I have two favorite chairs: the Eames molded plywood low side chair – a beautiful, iconic piece of post-war American design. It’s a very early model, and the finish is in wonderful condition, so I worry about it getting scratched and frankly, it’s not very comfortable – so no sitting allowed! The other is my Droog rag chair. It’s like some lumpy, recycled sculpture from the future past. It weighs a freakin’ ton and is exactly as comfortable as sitting on a pile of folded laundry. It’s in the same condition as the day I drunkenly bought it, and I worry about it getting dirty. Who would dry-clean that thing? So, you can’t sit on it either.
A chair is still a chair, even when no one is sitting there… except when it’s a sculpture.
4. Road Trips and Photography
Is there anything quite as joyous and liberating as being hurtled through the American landscape in a vehicle of your choosing while listening to your favorite music? The anticipation, the packing, the choosing of flip-flops, the loading of the iPod – it’s one of my favorite things in life.
I usually have a destination in mind and a rough timeline, but I never plan a route except for strange personal challenges like – today we only travel on odd numbered highways!

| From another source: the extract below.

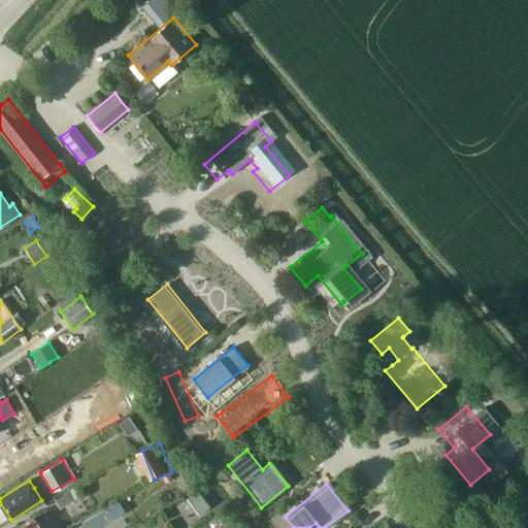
[(196,490),(187,498),(200,515),(209,506),(196,490)]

I wing it day by day in the hopes of getting entirely lost and discovering something new and unusual. There’s so much to see–the sky, landscapes, architecture, the locals and their outfits, the signage and typography.
I always bring several cameras and stop frequently for photo ops. One of my favorite cameras is my beloved, twenty-year-old, disposable Kodak Panorama camera that I’ve re-jacked and hotwired into being re-usable. It’s duct-taped and shredded, and has a big red filter taped to the front. It’s a beautiful old workhorse of a camera. Changing the film is complicated – it requires a very dark motel room or a changing bag, but it takes the most spectacular photos. I’m getting that wistful wanderlust just thinking about it!
5. Antiques Roadshow
Objects and stories and stories about objects – what’s not to love? When I’m not adding to my own hoard I love watching people talk about their tchotchkes and doodads on Antiques Roadshow. There’s something comforting watching the experts explain to people what their own stuff is. I also love the stories about how people acquired their things. Then there’s the lottery-like anticipation of discovering that the odd but interesting stuff someone bought at a tag sale turns out to be worth a half a million dollars, or is a total fake. I’ve come to appreciate many items I never thought I’d particularly like: Navajo blankets, all kinds of baskets, Tiffany anything; and nothing makes me sit up now like a good nautical painting!